### Work to do
1. Please translate this sentence from the Nyarota article into Spanish: "Mugabe has cracked down heavily on the independent press as part of his government’s attempts to stifle dissent in the southern African country."
2. Answer these questions from the Nyarota article:
(a) What did Nyarota refuse to do before he was fired?
(b) Who is named as the Nieman curator?
(c) In what year did Nyarota found the newspaper?
3. Repeat word for word the part of the Nyarota article that opens with the words containing "Nyarota (52) founded" and closes with "target of harassment.".
====== Extract provided
Geoff Nyarota, the editor and founder of The Daily News in Harare, was fired on administrative grounds in late December because he refused to end a journalist’s strike over wages.
But the dismissal, amid President Robert Mugabe’s escalating campaign against independent and opposition media, led to speculation that he was fired due to government pressure.
“The opportunity to bring Geoff Nyarota to Harvard will provide a measure of safety for him and his family as well as call attention to the brutally repressive regime in Zimbabwe that has persisted in its attempts to silence a free and independent press,” Nieman curator Robert Giles said on Tuesday in a statement.
Mugabe has cracked down heavily on the independent press as part of his government’s attempts to stifle dissent in the southern African country.
Nyarota (52) founded the newspaper in 1999. He has won awards for his work from the United Nations, the World Newspaper Congress, and Human Rights Watch. The Daily News and its staff have repeatedly been the target of harassment.
============
====== Material supplied
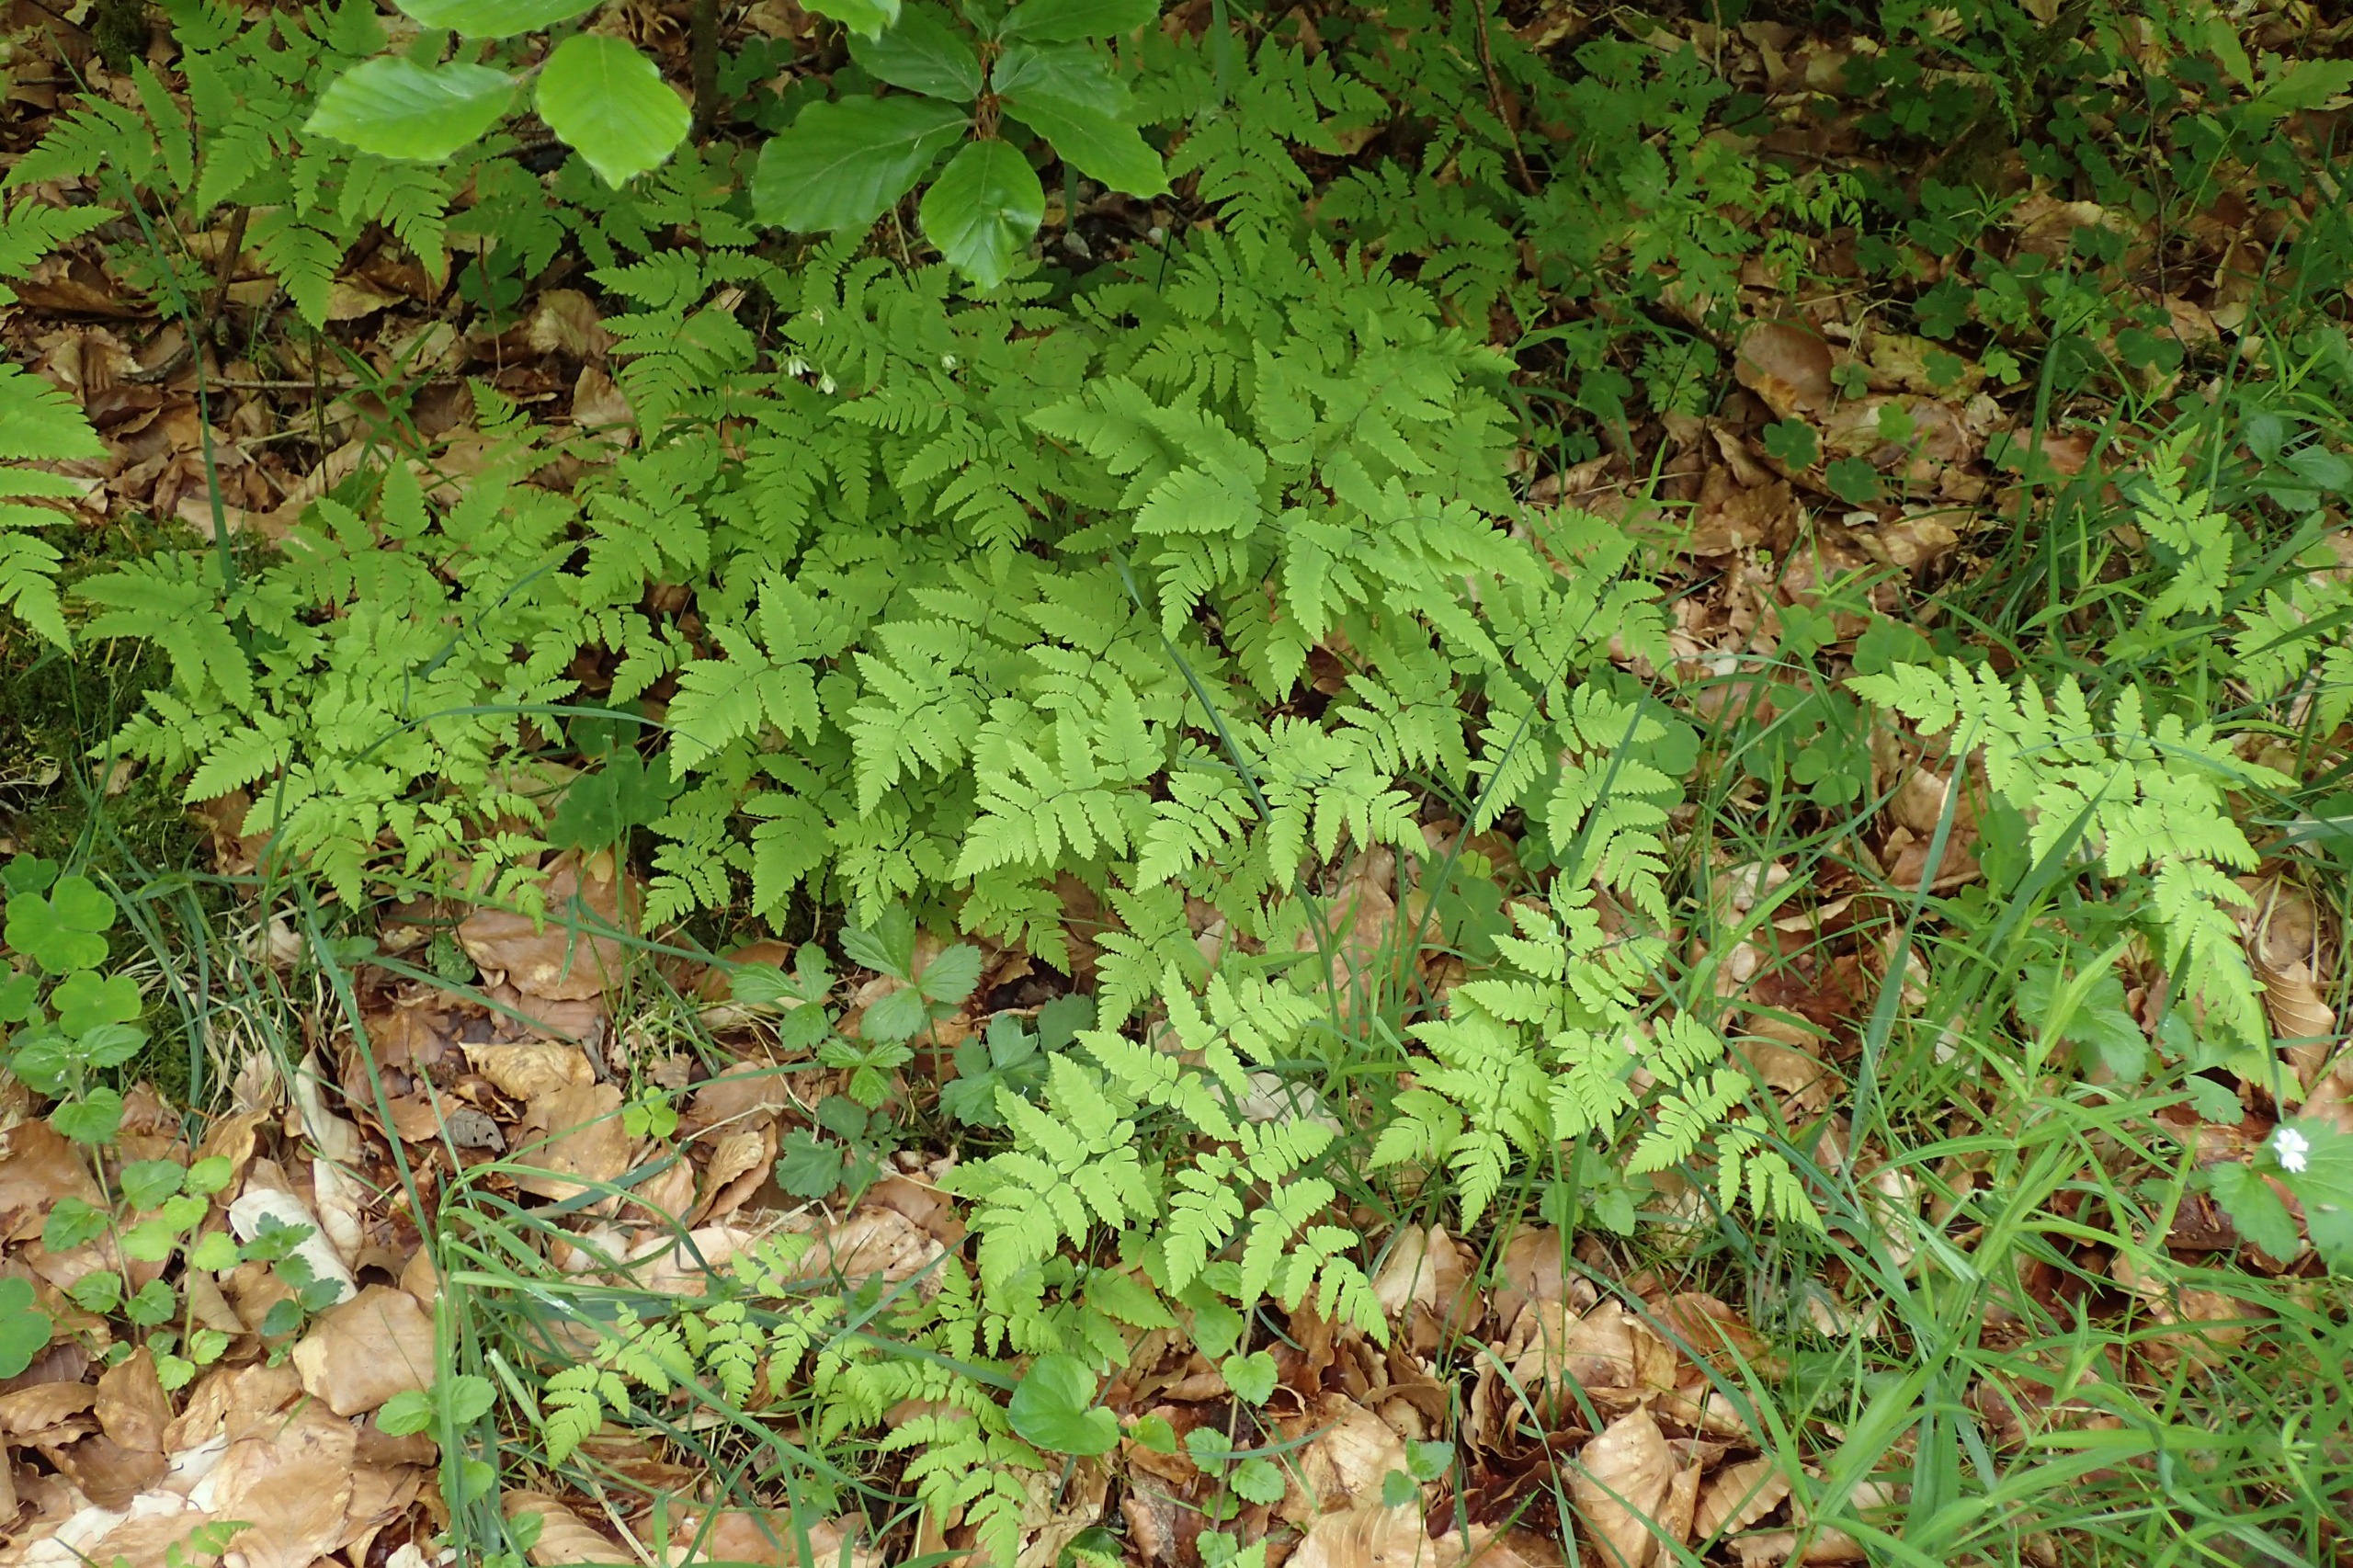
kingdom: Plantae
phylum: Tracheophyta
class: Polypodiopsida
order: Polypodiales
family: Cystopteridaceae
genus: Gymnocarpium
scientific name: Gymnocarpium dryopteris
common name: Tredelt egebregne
============
====== Material supplied
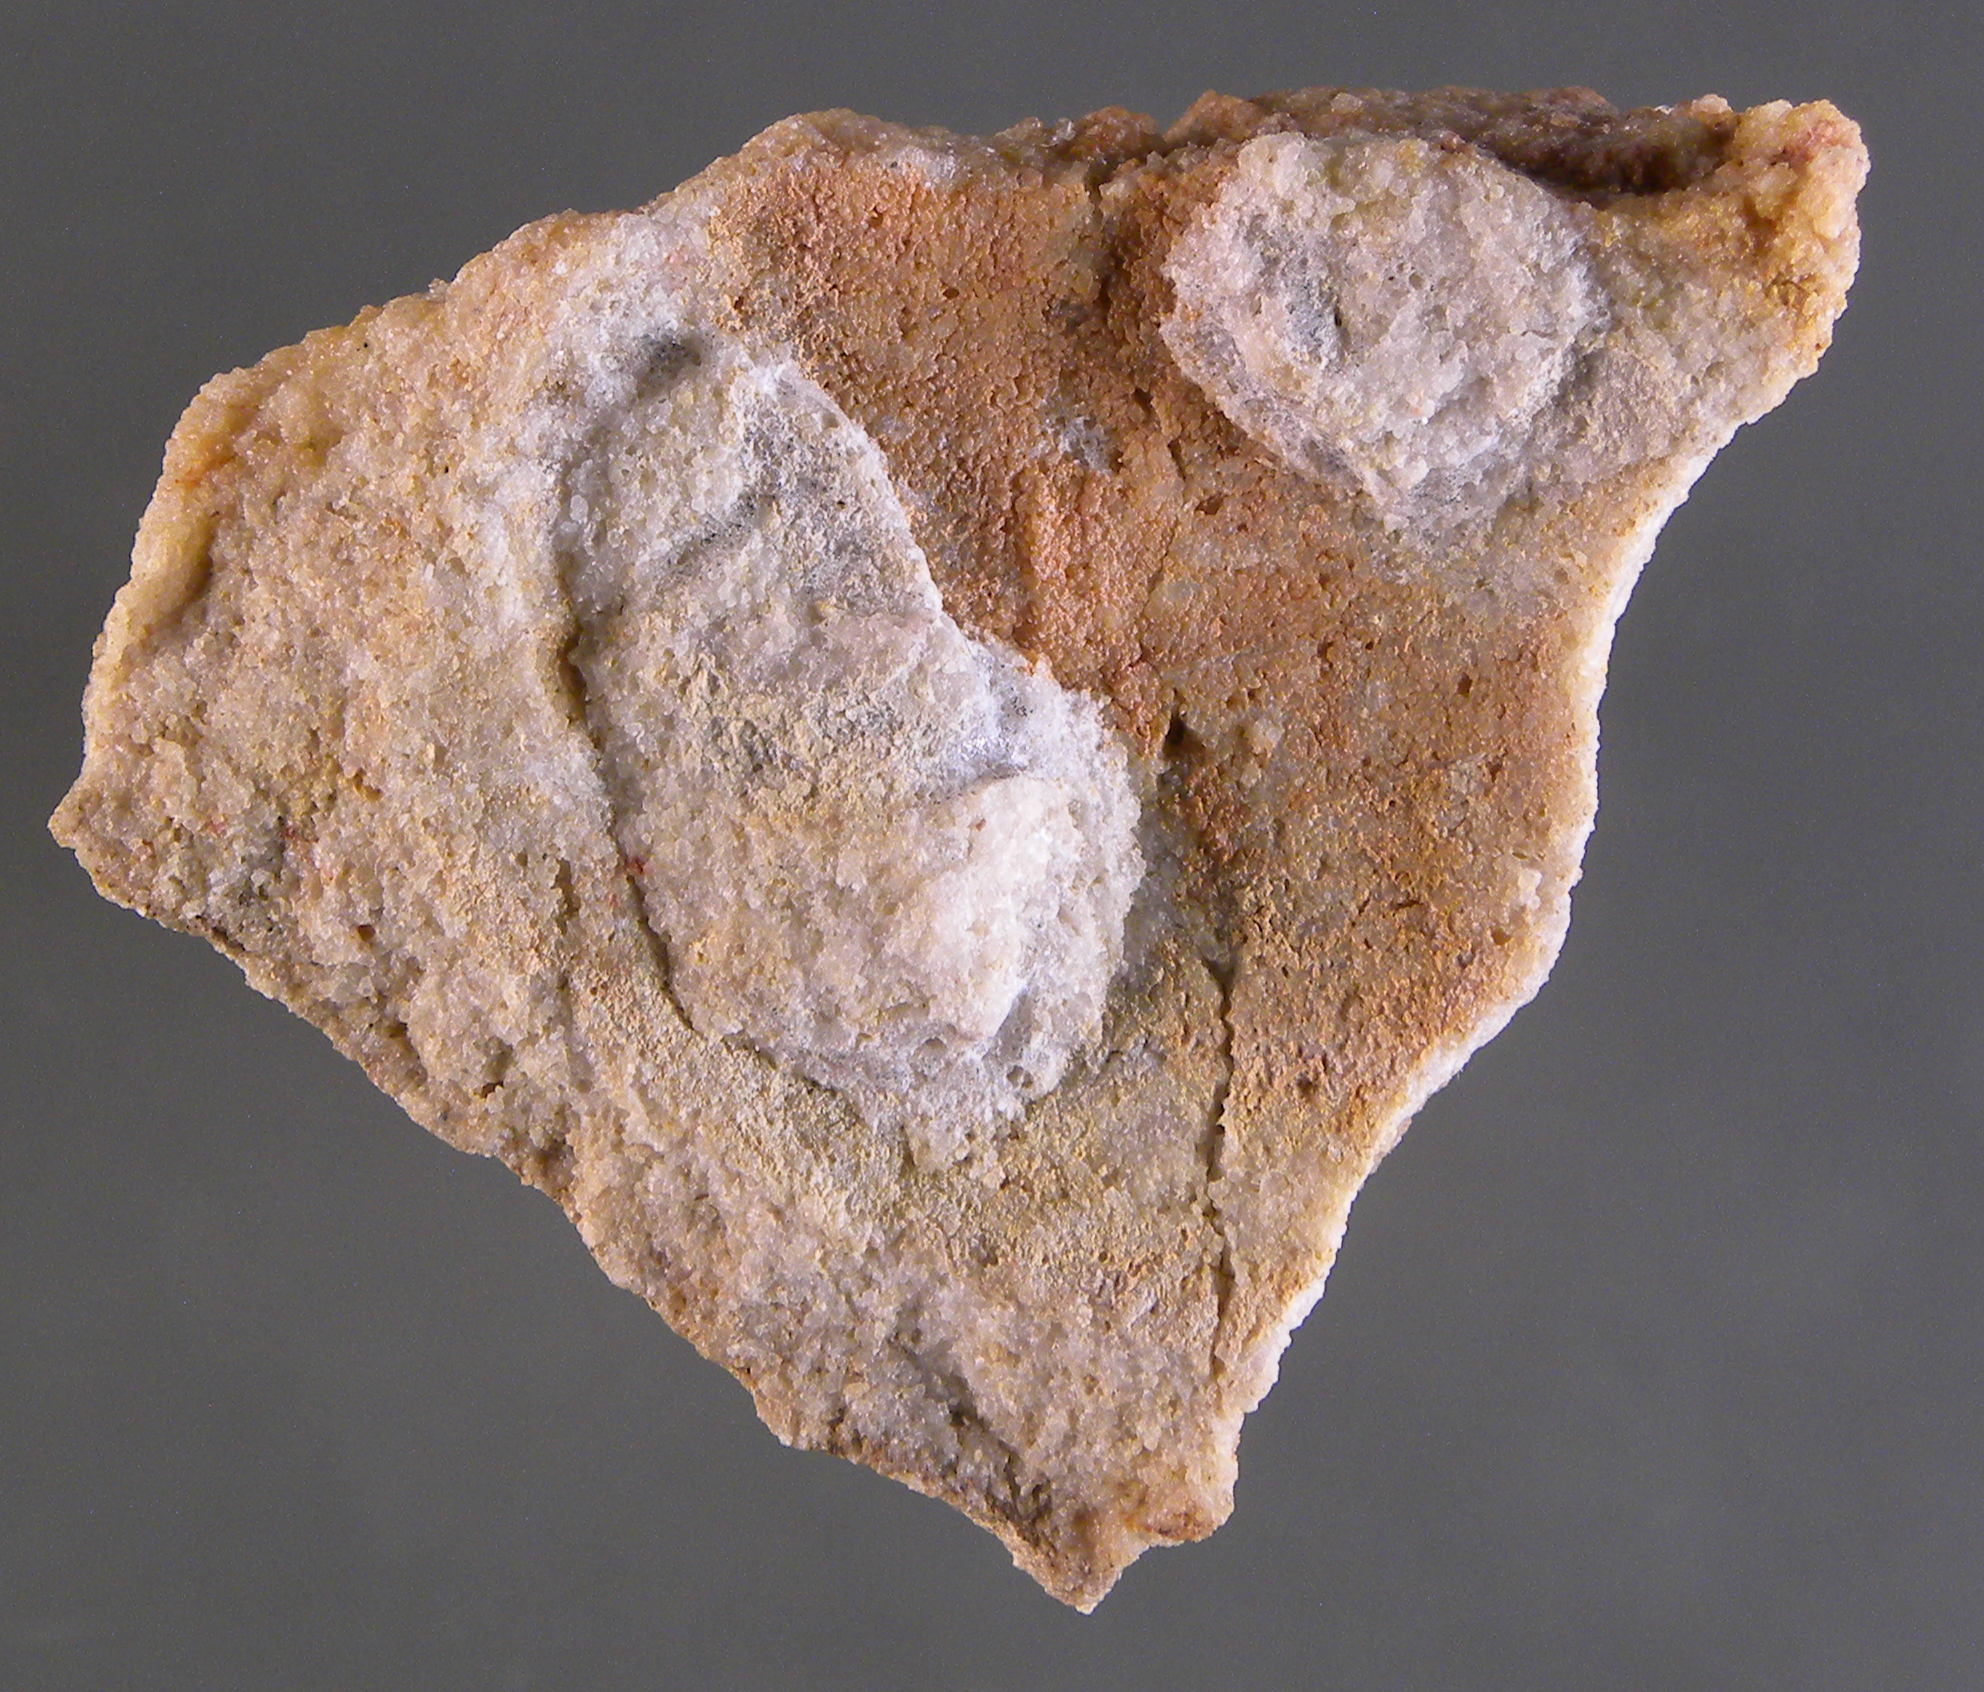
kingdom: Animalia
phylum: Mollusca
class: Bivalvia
============
====== Material supplied
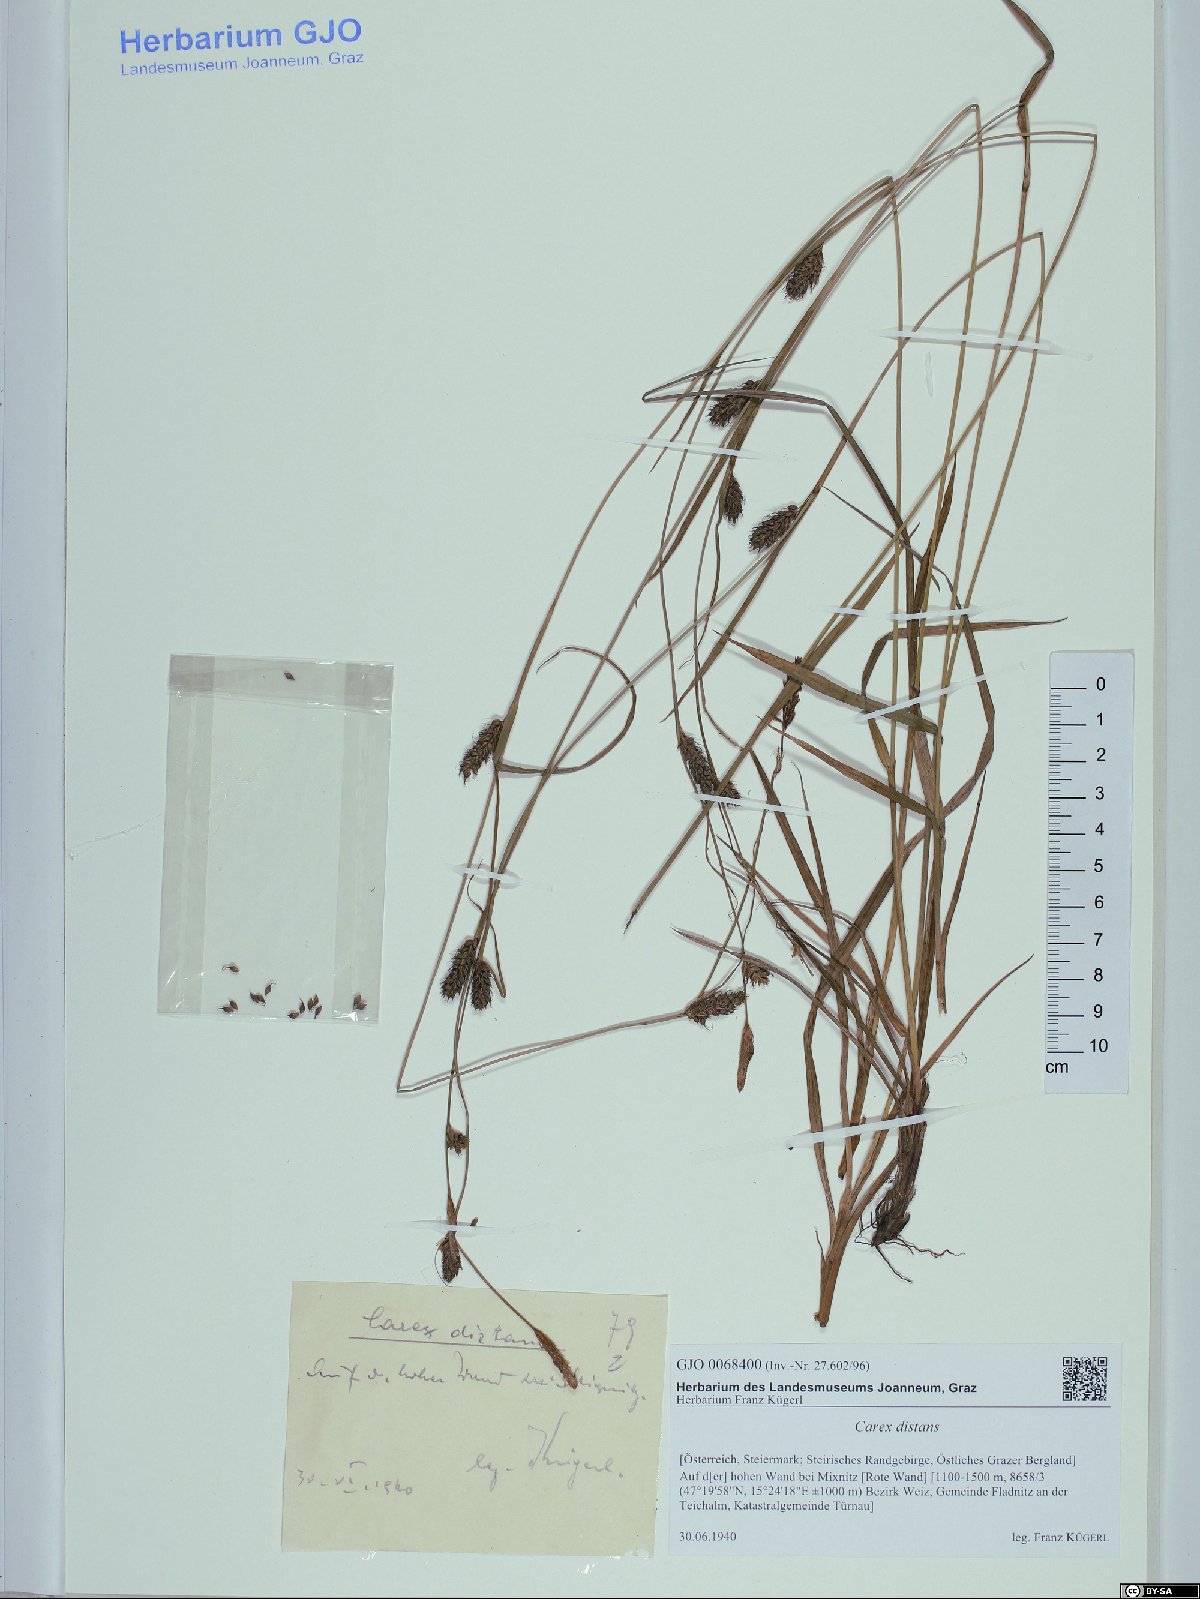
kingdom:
============
### Responses to the tasks
1. Mugabe ha reprimido con dureza a la prensa independiente como parte de los intentos de su gobierno de sofocar la disidencia en el país del sur de África.

2.
(a) He refused to end a journalist’s strike over wages.
(b) Robert Giles
(c) 1999

3.
Nyarota (52) founded the newspaper in 1999. He has won awards for his work from the United Nations, the World Newspaper Congress, and Human Rights Watch. The Daily News and its staff have repeatedly been the target of harassment.